PROBLEM DESCRIPTION
Copy out all lines in the data below containing the string "read".

PROVIDED RECORDS
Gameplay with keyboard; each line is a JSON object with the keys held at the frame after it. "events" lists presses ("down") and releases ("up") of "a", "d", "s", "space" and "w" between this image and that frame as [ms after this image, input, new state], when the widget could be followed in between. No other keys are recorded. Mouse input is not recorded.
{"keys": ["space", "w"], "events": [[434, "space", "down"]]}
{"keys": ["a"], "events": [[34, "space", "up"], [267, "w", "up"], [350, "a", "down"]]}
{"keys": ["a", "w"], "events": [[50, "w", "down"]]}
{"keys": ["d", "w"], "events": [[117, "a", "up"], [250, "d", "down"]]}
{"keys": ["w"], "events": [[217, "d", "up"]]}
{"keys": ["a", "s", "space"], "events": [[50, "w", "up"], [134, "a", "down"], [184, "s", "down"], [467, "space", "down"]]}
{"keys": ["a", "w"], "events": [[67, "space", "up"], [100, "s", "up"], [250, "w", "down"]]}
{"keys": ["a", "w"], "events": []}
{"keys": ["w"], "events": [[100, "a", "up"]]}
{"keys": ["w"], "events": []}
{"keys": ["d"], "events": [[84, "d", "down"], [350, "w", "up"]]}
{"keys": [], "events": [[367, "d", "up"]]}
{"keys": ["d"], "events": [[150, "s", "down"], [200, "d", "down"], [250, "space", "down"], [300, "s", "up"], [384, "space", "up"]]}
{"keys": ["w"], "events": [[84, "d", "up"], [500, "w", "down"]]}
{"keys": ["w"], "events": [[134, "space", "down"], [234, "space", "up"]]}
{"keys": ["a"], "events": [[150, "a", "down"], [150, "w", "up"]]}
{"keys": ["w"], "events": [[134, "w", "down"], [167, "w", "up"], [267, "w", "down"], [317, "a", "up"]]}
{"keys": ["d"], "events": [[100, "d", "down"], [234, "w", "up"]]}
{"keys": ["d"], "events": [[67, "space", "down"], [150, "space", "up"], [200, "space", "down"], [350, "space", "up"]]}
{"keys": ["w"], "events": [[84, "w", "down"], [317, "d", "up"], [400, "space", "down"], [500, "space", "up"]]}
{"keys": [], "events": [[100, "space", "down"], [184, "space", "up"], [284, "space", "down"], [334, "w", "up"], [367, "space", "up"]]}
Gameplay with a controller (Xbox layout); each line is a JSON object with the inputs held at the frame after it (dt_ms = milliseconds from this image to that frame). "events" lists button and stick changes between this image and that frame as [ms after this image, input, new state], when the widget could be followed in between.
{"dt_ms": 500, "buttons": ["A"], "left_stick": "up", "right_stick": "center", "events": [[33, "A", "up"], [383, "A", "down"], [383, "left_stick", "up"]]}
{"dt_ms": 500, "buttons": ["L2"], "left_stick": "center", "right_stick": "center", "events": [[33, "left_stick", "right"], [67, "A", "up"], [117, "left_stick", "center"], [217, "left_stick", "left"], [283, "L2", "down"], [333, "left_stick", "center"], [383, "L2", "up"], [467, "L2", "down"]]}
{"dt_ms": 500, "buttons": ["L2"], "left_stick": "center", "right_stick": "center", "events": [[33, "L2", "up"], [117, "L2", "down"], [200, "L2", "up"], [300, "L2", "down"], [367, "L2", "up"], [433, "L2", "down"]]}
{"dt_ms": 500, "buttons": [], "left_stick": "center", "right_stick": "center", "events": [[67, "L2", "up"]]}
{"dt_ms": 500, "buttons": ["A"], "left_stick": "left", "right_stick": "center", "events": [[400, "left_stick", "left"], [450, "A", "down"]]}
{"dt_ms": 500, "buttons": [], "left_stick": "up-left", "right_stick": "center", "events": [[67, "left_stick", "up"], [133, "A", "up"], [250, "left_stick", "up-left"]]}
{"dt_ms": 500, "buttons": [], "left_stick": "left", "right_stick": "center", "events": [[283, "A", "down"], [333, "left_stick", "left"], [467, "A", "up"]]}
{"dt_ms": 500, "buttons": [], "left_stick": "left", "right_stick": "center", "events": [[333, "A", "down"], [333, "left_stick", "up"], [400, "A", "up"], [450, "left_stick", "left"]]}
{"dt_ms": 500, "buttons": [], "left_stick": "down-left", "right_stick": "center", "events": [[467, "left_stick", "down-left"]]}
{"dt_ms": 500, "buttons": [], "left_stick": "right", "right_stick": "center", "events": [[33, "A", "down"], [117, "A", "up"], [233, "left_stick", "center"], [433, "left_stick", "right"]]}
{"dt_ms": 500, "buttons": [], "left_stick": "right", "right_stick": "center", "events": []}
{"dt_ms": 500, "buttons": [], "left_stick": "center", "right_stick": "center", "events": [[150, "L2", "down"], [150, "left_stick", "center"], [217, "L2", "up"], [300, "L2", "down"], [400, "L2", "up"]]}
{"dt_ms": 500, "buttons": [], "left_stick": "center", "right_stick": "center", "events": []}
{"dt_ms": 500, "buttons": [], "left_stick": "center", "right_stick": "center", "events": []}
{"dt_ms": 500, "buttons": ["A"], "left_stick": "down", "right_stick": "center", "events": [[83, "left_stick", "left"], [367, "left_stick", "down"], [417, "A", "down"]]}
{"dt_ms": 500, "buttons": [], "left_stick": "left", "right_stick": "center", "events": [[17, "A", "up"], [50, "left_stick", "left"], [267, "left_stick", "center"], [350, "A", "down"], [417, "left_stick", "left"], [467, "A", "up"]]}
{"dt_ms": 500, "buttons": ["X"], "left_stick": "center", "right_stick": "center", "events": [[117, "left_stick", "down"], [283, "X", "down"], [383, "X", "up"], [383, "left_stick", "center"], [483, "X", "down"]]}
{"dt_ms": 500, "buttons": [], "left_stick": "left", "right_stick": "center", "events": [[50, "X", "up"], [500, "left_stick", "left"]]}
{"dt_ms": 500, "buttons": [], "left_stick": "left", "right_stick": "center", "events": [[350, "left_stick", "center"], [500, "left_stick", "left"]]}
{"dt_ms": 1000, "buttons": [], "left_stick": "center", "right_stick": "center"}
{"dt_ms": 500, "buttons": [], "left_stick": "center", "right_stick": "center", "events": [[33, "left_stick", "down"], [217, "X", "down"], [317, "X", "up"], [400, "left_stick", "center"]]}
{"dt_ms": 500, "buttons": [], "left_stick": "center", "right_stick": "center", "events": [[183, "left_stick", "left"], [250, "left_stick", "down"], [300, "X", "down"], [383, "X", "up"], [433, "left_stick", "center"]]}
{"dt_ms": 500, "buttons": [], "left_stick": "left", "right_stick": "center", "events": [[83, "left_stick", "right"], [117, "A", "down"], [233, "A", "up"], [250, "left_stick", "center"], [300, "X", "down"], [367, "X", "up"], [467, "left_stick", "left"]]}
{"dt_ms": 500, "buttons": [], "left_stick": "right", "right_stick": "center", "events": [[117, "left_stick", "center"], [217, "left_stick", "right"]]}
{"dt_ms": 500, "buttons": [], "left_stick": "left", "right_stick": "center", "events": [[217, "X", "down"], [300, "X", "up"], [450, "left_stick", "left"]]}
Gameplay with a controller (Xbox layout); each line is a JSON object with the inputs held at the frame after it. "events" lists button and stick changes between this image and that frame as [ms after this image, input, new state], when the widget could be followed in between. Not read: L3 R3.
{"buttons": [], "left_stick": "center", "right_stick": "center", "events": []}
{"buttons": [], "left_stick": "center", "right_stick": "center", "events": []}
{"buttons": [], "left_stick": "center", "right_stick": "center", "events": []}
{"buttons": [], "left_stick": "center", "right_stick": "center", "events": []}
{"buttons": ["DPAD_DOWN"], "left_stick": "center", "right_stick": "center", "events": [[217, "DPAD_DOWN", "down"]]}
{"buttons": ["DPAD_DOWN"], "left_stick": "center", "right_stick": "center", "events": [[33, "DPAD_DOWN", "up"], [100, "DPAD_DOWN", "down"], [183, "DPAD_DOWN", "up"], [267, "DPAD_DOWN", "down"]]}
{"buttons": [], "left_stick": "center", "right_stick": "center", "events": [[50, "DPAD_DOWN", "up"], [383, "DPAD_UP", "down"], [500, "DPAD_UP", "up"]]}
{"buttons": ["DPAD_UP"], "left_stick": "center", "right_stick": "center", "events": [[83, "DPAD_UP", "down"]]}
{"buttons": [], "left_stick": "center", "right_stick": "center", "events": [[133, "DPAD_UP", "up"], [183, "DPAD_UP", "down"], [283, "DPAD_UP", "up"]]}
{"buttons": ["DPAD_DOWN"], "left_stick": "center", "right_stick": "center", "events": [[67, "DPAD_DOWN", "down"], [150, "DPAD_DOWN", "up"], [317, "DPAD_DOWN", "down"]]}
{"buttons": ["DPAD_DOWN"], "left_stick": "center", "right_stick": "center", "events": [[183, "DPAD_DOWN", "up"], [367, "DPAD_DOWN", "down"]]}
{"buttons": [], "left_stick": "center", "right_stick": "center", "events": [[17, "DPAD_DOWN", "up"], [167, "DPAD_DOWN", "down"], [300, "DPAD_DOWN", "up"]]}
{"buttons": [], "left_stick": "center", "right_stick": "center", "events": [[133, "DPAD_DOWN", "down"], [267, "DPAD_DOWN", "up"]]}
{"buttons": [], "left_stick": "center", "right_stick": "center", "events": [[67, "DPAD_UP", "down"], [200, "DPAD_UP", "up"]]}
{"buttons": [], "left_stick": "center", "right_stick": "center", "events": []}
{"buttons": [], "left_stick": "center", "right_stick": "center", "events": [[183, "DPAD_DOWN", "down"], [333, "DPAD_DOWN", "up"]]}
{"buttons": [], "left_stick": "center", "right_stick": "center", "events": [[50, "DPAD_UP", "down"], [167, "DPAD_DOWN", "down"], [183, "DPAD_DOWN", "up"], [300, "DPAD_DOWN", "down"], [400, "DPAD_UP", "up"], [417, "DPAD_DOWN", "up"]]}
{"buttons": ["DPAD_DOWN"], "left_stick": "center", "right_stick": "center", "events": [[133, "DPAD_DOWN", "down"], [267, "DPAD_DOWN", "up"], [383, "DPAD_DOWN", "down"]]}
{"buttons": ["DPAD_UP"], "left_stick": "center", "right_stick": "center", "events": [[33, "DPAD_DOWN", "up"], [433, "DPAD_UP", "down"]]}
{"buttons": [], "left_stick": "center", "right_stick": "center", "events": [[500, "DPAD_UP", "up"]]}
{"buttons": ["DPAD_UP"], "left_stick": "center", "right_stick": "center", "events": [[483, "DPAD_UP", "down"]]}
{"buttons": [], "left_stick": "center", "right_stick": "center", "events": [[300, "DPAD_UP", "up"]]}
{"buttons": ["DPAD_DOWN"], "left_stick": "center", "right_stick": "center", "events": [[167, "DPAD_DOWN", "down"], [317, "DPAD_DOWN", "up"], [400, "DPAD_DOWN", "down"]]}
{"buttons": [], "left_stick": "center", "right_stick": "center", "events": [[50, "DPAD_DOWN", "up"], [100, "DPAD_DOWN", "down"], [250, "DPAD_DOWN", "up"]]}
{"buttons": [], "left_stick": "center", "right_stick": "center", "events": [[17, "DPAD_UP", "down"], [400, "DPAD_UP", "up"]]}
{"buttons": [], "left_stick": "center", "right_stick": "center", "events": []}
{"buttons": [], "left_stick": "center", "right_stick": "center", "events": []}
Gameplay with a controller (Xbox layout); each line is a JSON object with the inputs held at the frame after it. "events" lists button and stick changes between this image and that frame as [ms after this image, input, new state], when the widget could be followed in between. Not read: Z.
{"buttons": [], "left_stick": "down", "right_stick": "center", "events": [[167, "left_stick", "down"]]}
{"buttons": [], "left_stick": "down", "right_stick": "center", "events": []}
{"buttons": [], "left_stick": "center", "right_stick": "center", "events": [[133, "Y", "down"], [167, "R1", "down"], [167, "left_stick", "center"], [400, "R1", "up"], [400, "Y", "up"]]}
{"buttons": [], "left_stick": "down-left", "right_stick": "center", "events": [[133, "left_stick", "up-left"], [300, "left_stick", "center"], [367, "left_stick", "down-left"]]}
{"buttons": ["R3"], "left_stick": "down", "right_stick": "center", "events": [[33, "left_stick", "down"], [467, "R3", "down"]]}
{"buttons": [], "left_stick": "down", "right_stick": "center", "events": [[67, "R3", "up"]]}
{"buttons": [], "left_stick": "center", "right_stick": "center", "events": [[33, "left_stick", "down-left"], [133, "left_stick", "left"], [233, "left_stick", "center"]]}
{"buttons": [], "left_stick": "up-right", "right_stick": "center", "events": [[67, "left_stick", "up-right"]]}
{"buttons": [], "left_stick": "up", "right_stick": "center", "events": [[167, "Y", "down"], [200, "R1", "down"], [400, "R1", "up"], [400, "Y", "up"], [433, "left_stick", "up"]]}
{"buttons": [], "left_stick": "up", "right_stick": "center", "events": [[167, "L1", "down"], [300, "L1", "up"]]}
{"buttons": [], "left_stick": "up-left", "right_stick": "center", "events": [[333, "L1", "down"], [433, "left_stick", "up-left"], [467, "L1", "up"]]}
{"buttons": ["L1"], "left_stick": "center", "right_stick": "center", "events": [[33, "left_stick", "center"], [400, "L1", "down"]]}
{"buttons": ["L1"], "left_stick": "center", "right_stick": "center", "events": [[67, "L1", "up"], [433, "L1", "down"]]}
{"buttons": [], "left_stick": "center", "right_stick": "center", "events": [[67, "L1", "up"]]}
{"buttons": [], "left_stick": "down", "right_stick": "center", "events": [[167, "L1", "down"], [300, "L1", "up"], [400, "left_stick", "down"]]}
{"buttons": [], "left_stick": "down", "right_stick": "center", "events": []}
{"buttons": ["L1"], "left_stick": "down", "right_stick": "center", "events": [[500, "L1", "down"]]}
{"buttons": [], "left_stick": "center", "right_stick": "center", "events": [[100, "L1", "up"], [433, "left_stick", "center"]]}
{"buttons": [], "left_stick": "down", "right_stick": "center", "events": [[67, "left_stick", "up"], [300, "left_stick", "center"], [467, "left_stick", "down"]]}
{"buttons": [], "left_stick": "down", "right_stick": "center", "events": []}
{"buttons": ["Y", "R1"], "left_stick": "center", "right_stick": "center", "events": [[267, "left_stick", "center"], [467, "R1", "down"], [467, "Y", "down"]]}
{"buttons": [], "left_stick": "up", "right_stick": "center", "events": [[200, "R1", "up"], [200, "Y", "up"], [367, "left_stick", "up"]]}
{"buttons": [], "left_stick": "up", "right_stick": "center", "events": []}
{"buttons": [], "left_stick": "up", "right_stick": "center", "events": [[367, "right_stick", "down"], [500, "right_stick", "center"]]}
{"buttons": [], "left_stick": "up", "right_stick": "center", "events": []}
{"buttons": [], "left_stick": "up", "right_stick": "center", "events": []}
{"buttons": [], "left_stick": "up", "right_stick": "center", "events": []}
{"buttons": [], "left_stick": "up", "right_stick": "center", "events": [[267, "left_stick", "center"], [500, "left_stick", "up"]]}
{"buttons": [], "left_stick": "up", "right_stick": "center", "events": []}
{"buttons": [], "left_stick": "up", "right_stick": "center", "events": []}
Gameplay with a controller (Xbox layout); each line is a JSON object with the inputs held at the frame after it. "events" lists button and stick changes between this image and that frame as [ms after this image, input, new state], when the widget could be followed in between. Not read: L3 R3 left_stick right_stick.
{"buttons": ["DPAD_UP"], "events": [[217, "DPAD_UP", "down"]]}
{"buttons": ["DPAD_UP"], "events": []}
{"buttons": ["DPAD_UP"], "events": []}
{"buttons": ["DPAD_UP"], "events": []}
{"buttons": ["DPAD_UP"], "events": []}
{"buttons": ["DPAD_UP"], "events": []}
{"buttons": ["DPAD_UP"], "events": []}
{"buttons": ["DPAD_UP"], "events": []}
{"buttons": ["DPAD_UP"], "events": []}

RESPONSE TO THIS TASK
Gameplay with a controller (Xbox layout); each line is a JSON object with the inputs held at the frame after it. "events" lists button and stick changes between this image and that frame as [ms after this image, input, new state], when the widget could be followed in between. Not read: L3 R3.
Gameplay with a controller (Xbox layout); each line is a JSON object with the inputs held at the frame after it. "events" lists button and stick changes between this image and that frame as [ms after this image, input, new state], when the widget could be followed in between. Not read: Z.
Gameplay with a controller (Xbox layout); each line is a JSON object with the inputs held at the frame after it. "events" lists button and stick changes between this image and that frame as [ms after this image, input, new state], when the widget could be followed in between. Not read: L3 R3 left_stick right_stick.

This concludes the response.